- Job item: The required answer is a copy of each line in the entries below that includes "morta".

- Records to process:
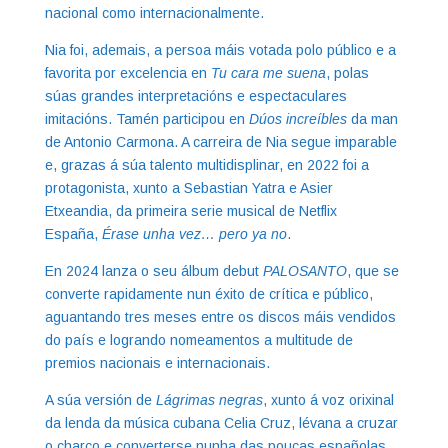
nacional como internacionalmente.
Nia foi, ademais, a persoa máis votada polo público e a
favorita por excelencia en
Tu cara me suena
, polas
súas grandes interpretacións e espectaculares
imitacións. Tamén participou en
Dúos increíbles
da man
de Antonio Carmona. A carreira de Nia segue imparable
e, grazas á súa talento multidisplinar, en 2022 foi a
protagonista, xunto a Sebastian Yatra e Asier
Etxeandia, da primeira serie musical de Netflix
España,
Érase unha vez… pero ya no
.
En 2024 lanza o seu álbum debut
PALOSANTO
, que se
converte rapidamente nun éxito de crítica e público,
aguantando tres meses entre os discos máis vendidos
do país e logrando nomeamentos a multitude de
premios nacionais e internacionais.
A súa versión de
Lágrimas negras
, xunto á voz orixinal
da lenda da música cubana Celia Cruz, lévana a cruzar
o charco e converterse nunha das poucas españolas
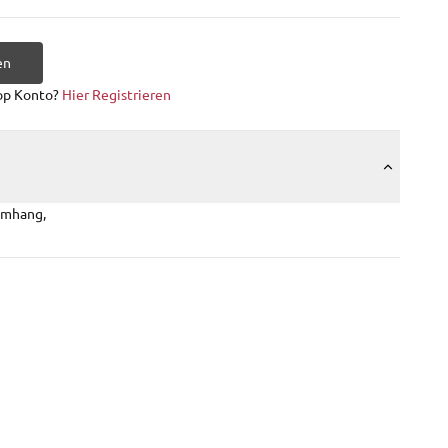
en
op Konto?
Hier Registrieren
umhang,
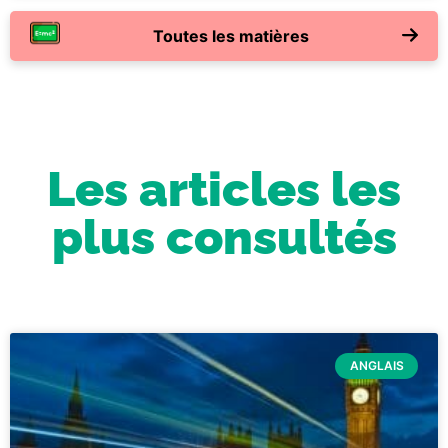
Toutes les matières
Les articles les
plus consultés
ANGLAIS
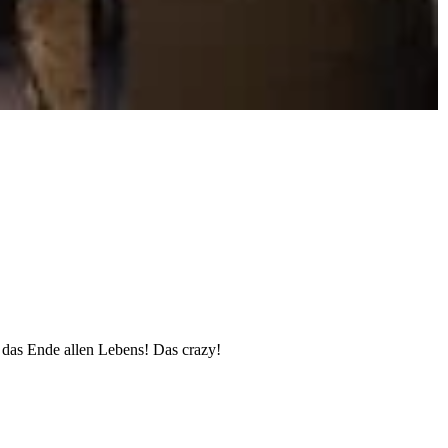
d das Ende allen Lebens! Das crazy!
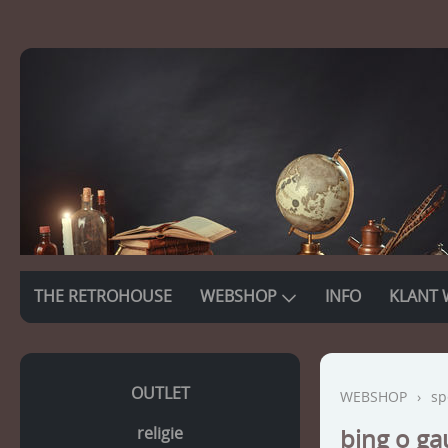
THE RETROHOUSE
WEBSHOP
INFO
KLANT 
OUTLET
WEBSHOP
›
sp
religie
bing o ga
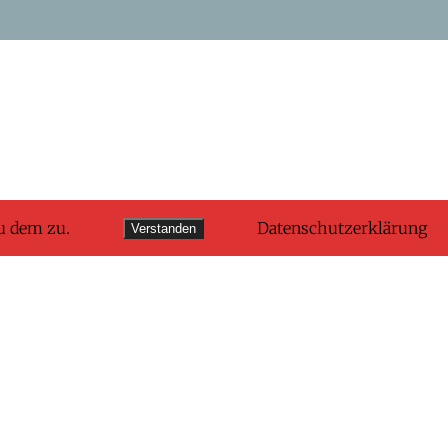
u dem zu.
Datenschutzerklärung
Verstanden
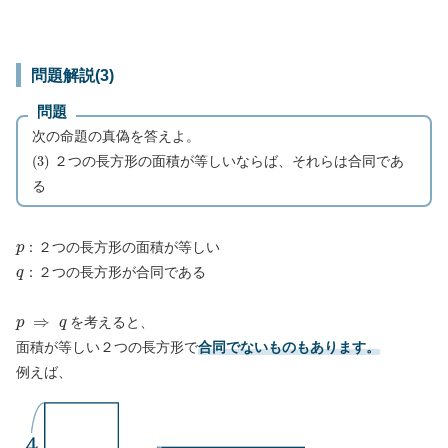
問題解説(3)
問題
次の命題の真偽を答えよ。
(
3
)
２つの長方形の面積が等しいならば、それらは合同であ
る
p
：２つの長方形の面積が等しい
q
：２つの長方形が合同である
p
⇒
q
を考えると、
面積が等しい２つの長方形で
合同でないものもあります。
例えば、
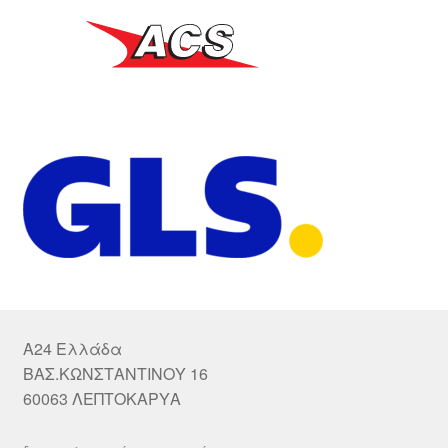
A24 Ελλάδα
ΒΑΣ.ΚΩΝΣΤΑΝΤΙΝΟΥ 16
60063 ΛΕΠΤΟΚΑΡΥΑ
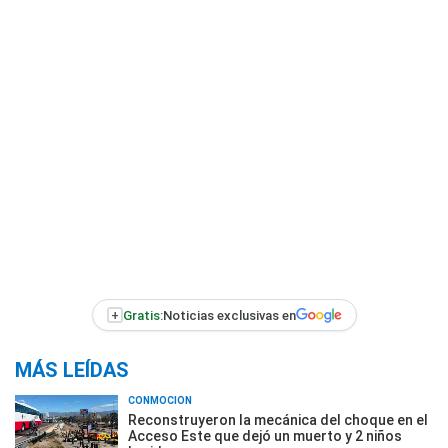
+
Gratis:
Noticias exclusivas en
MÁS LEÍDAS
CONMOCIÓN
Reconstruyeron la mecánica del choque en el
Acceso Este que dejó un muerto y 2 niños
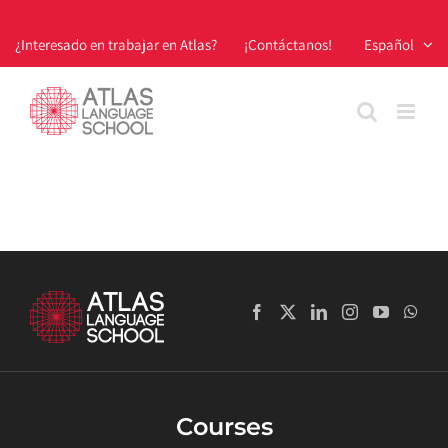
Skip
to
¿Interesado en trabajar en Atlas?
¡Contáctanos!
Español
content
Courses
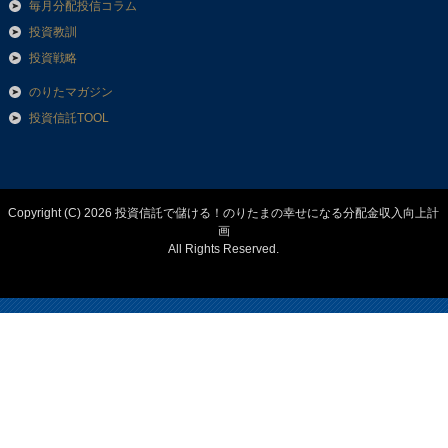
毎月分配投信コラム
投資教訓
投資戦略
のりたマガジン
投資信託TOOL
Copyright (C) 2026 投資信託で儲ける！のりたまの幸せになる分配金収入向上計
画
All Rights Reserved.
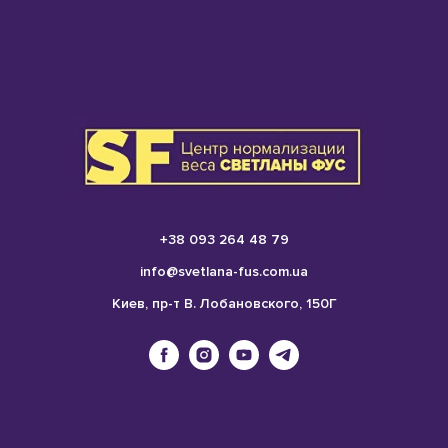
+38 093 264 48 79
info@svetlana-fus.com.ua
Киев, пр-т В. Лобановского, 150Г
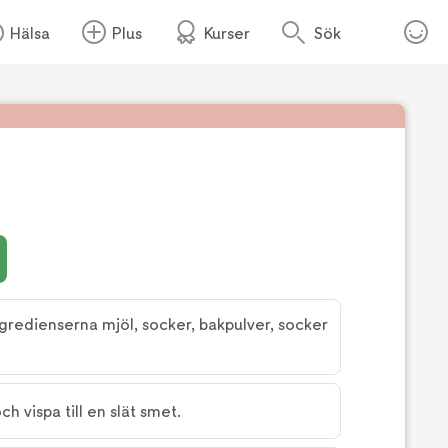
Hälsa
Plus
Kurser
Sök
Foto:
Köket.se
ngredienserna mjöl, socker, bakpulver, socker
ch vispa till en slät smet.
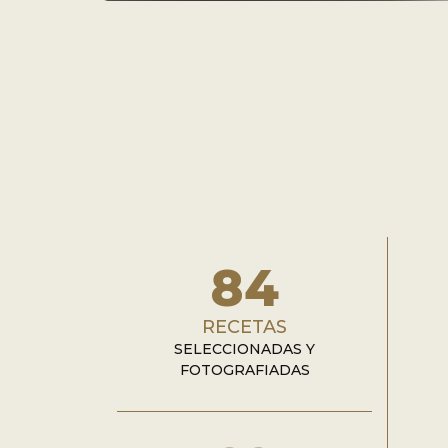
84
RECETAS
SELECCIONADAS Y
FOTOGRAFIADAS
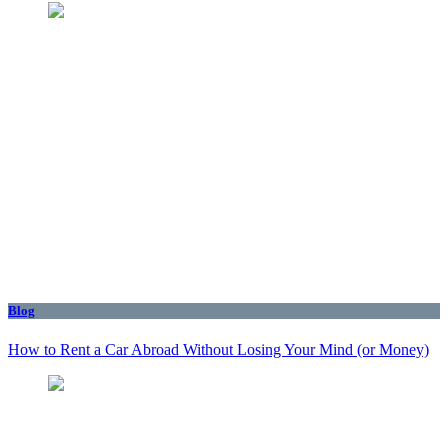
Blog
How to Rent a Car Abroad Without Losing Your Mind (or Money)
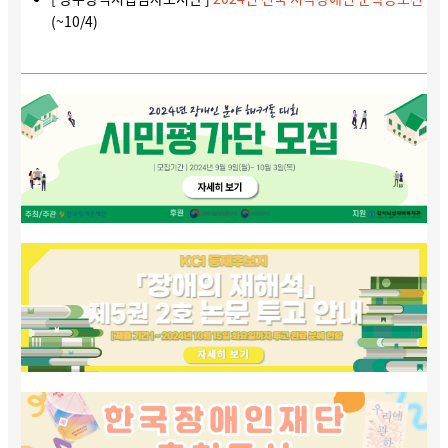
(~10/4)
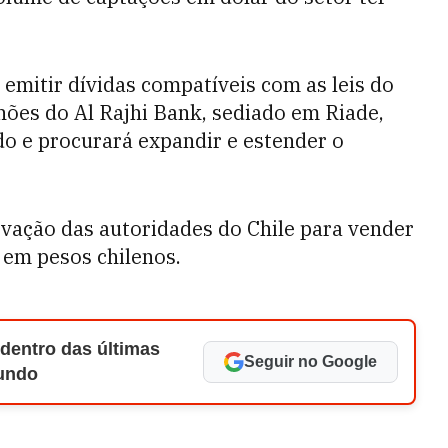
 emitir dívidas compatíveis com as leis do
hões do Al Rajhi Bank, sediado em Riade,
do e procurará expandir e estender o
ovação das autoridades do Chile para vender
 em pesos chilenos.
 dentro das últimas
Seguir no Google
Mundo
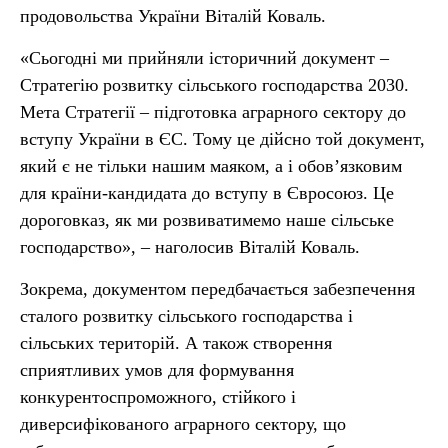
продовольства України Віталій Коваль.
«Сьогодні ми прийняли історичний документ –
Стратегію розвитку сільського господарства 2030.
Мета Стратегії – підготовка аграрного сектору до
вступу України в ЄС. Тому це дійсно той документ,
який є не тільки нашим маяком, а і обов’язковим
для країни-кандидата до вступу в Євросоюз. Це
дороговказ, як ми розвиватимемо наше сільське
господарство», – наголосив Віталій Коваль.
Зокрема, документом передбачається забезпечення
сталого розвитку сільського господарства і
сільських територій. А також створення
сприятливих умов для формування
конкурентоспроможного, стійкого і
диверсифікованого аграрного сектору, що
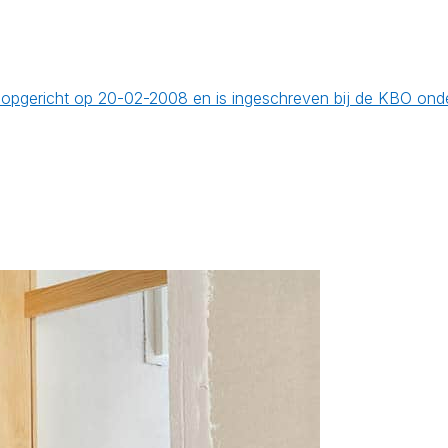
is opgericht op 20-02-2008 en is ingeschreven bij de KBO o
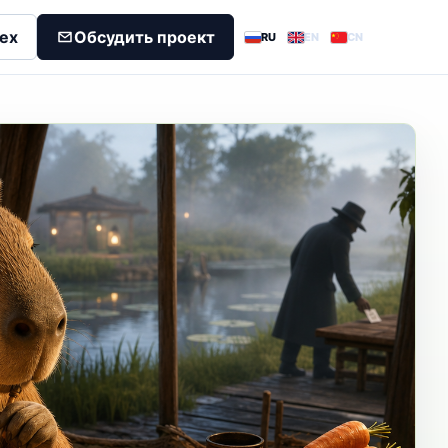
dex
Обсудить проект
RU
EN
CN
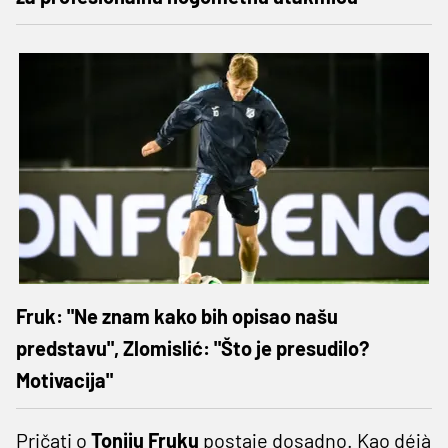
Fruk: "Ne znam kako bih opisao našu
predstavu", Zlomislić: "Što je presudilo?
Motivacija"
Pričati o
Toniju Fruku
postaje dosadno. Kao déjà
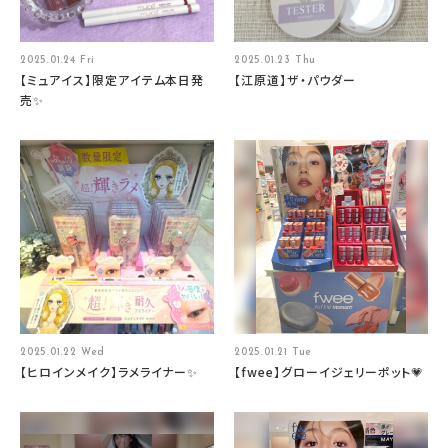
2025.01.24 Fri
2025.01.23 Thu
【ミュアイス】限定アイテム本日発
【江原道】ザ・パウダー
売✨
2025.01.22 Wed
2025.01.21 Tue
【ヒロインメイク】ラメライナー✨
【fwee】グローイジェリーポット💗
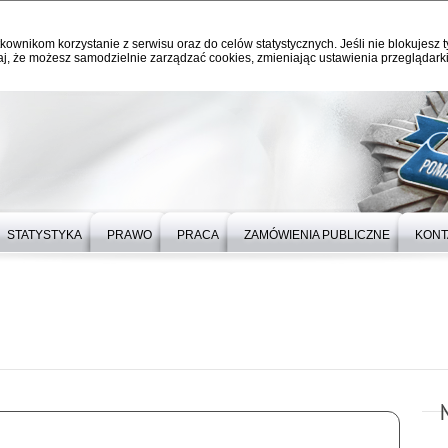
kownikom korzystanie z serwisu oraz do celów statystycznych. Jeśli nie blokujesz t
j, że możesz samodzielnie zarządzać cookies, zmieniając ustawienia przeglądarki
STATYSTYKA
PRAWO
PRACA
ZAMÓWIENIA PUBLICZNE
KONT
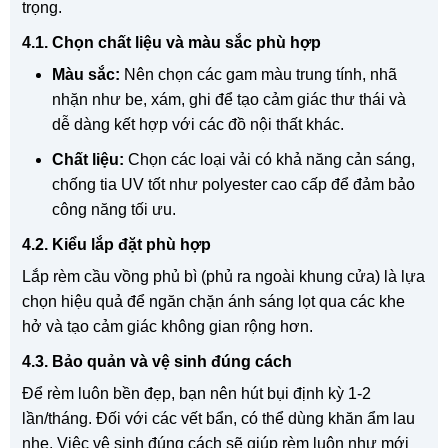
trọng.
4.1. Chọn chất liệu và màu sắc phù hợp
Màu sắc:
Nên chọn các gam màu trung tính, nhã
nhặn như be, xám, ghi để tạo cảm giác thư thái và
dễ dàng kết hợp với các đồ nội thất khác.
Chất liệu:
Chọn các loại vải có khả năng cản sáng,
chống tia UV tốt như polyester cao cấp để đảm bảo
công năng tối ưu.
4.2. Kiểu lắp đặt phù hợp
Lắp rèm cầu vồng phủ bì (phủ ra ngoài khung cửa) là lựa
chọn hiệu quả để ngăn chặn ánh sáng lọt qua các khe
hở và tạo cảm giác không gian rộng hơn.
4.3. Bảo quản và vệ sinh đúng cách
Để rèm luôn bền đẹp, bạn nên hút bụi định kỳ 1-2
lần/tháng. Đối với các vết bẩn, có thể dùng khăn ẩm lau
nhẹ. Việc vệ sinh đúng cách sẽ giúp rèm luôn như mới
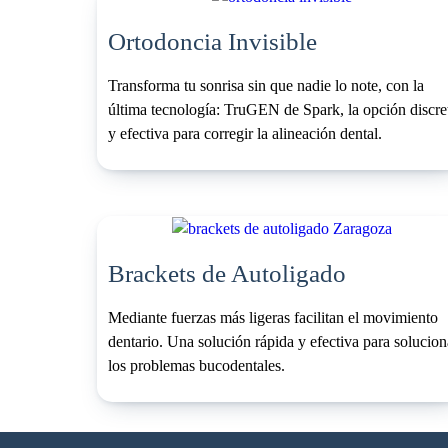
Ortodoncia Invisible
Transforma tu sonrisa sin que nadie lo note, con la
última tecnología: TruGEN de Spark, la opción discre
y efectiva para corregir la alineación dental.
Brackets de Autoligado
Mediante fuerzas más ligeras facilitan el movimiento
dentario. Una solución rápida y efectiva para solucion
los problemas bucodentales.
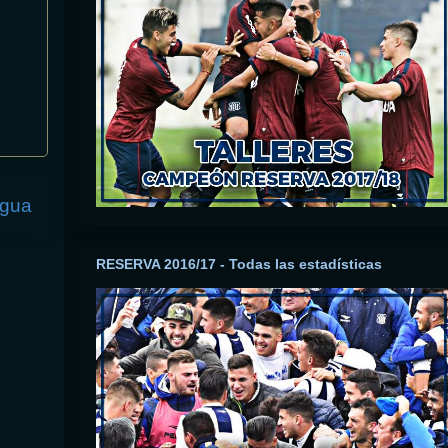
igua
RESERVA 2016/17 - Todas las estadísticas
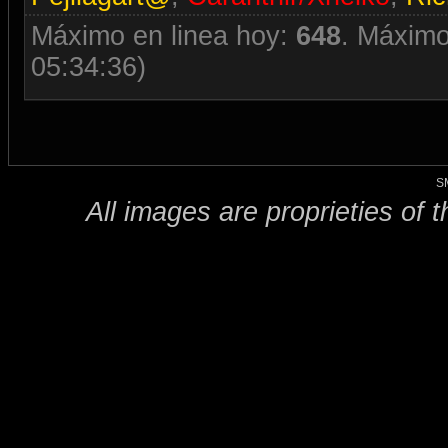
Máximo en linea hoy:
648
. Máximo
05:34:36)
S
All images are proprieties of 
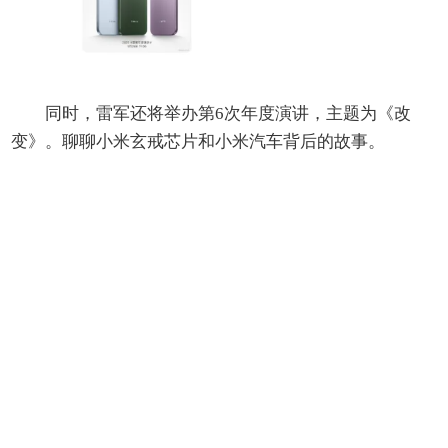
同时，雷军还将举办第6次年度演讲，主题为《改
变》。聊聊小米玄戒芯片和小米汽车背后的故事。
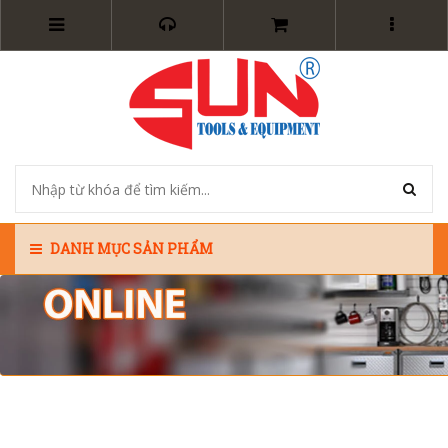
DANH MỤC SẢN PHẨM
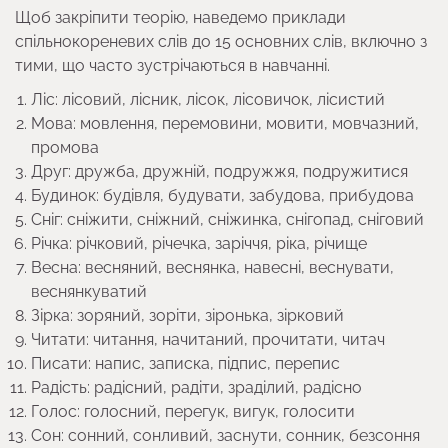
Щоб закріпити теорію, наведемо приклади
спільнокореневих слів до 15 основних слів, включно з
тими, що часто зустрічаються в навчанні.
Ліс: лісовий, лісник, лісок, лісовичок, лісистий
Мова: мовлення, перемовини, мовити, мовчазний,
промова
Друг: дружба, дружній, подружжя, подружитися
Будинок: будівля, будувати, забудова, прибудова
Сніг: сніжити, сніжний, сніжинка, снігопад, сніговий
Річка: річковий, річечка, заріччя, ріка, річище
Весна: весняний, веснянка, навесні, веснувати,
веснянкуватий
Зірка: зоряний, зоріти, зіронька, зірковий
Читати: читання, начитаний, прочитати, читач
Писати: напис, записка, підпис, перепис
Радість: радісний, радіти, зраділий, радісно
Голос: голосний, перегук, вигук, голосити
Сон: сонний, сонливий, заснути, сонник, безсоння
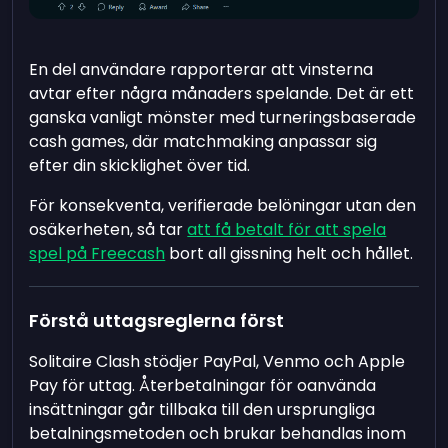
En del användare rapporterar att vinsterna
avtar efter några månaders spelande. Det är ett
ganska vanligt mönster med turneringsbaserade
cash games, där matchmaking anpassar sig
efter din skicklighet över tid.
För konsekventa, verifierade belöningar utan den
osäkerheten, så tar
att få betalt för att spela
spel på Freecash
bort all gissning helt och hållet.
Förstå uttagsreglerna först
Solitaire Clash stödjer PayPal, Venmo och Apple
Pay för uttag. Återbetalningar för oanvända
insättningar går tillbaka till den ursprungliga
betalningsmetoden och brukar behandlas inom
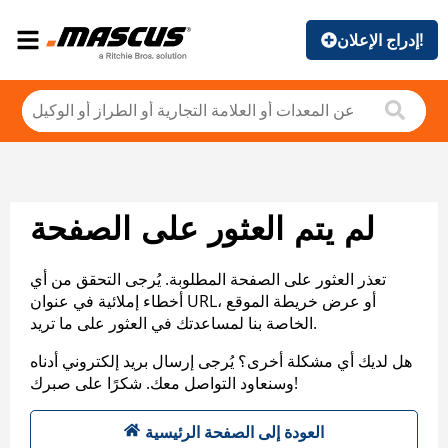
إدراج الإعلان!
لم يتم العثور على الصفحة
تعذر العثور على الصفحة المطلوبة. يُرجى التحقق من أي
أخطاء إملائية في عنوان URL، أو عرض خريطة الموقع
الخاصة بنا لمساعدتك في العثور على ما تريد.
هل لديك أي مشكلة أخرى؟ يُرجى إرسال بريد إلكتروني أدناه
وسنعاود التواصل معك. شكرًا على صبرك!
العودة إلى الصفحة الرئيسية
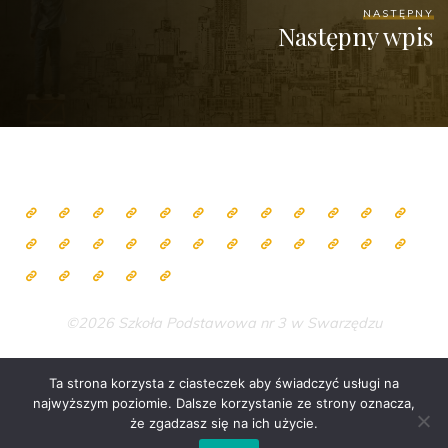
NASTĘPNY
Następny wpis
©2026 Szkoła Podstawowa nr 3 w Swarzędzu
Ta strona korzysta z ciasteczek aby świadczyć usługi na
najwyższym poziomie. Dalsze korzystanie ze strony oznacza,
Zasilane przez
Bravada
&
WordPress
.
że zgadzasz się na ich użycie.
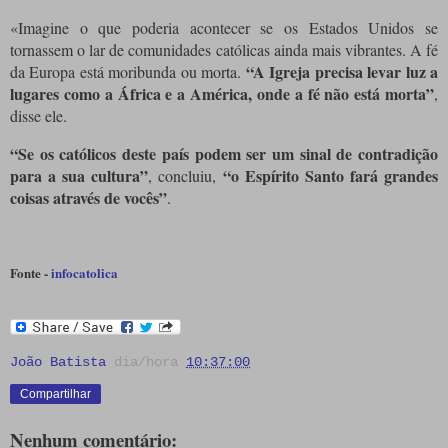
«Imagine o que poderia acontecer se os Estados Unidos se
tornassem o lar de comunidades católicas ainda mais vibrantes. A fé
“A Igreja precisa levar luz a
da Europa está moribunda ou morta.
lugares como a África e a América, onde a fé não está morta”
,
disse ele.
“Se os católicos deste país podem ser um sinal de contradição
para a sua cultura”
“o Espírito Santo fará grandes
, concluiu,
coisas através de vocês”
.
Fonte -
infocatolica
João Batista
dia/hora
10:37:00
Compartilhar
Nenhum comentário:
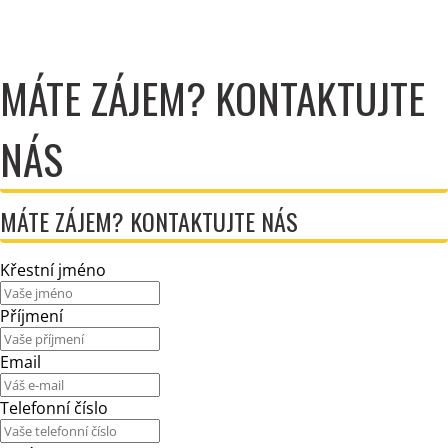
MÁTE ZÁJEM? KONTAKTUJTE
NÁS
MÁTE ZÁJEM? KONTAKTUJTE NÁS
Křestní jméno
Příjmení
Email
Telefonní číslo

- Result of the exercise:
da Europa está moribunda ou morta.
lugares como a África e a América, onde a fé não está morta”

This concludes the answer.